Isobel on the Way to the Corner Shop Amy Witting 1999 |
Dustjacket synopsis:
"Isobel Callaghan fears she is going mad. She has resigned from her job, and is trying to survive as a writer. With no
food left in her rooming-houe attic, she sets out to buy provisions from the corner shop. On the way she collapses, and
to her surprise wakes up in hospital...
"From there it's a bumpy ride to the tuberculosis sanatorium, where Isobel becomes a member of a self-contained society. The god-like doctors and an assorted, less than compatible, cast of patients help Isobel to gain hard insights about herself, and about human nature, on the slow path to recuperation. While many of the experiences recounted in this memorable novel are grim, Amy Witting manages at the same time to be continually and compassionately funny. From her humour emerges the profound, ironic wisdom by which all her writing is distiguished."
Quotes:
"Witting's ability to delicately carve and polish a startling vignette from the seemingly commonplace is unrivalled;
her empathy and wry humour are irresistible." - Bulletin
"Her reflections on human nature are eloquently drawn, intimate, compassionate and witty." - Australian
First Paragraph:
'How can I write about love,' Isobel asked herself, 'when I don't know the first thing about it?'
She sat at the typewriter staring at the blank page where George should hours ago have made his delicate, sensitive approach to Anna.

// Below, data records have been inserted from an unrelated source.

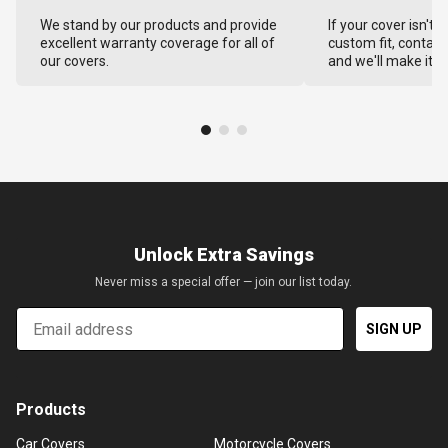
We stand by our products and provide
If your cover isn't 
excellent warranty coverage for all of
custom fit, contact
our covers.
and we'll make it ri
Unlock Extra Savings
Never miss a special offer — join our list today.
Email
SIGN UP
Products
Car Covers
Motorcycle Covers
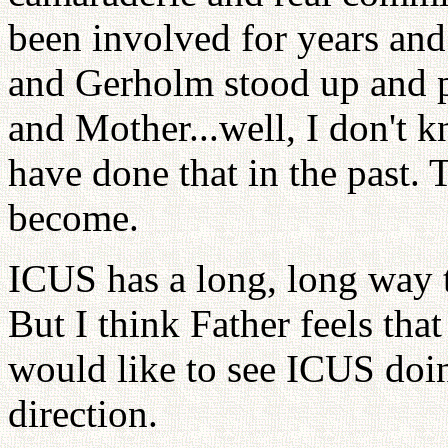
been involved for years and
and Gerholm stood up and p
and Mother...well, I don't
have done that in the past. 
become.
ICUS has a long, long way t
But I think Father feels tha
would like to see ICUS doin
direction.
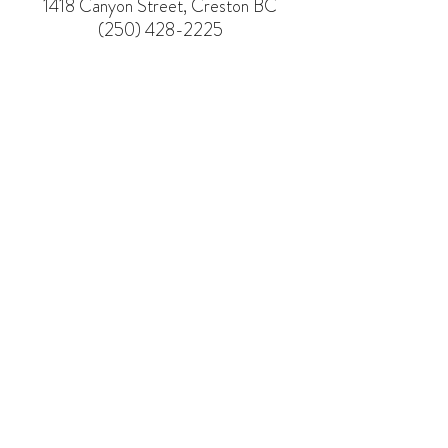
1418 Canyon Street, Creston BC
(250) 428-2225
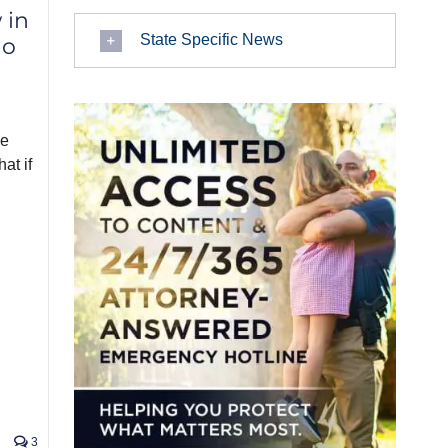
 in
State Specific News
ho
he
at if
3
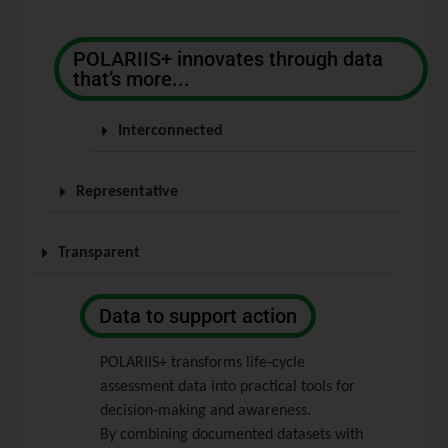
POLARIIS+ innovates through data
that’s more...
Interconnected
Representative
Transparent
Data to support action
POLARIIS+ transforms life‑cycle
assessment data into practical tools for
decision‑making and awareness.
By combining documented datasets with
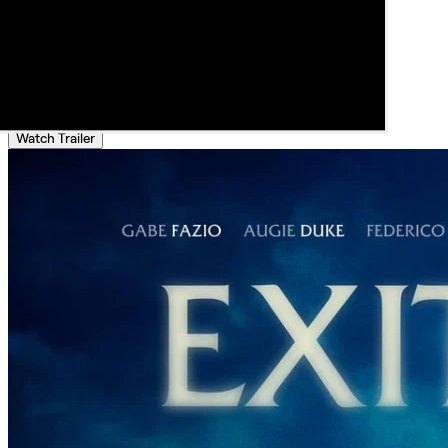
Watch Trailer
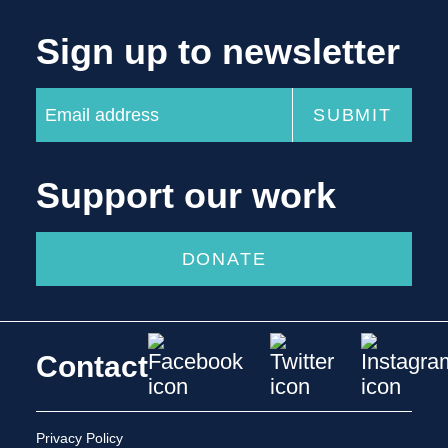
Sign up to newsletter
Support our work
DONATE
Contact
Privacy Policy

Since she had rolled that sheet into the machine, she had played a dozen games of patience, stared out from her attic window at the view of the houses across the street, eaten a baked bean sandwich, chewed a fingernail painfully down to the quick, keeping at bay the thought that the whole enterprise had been a mistake, that perhaps she couldn't write at all.
Two successful stories and a rave note from an editor and she was off. Living in an attic, how childish. Had she really supposed that three and a half flights of stairs would take her halfway up Parnassus?
From the Penguin paperback edition, 1999.
Notes:
This novel was shortlisted the Miles Franklin Award in 2000, and won the 2000
Age Book of the Year Award and Fiction Prize.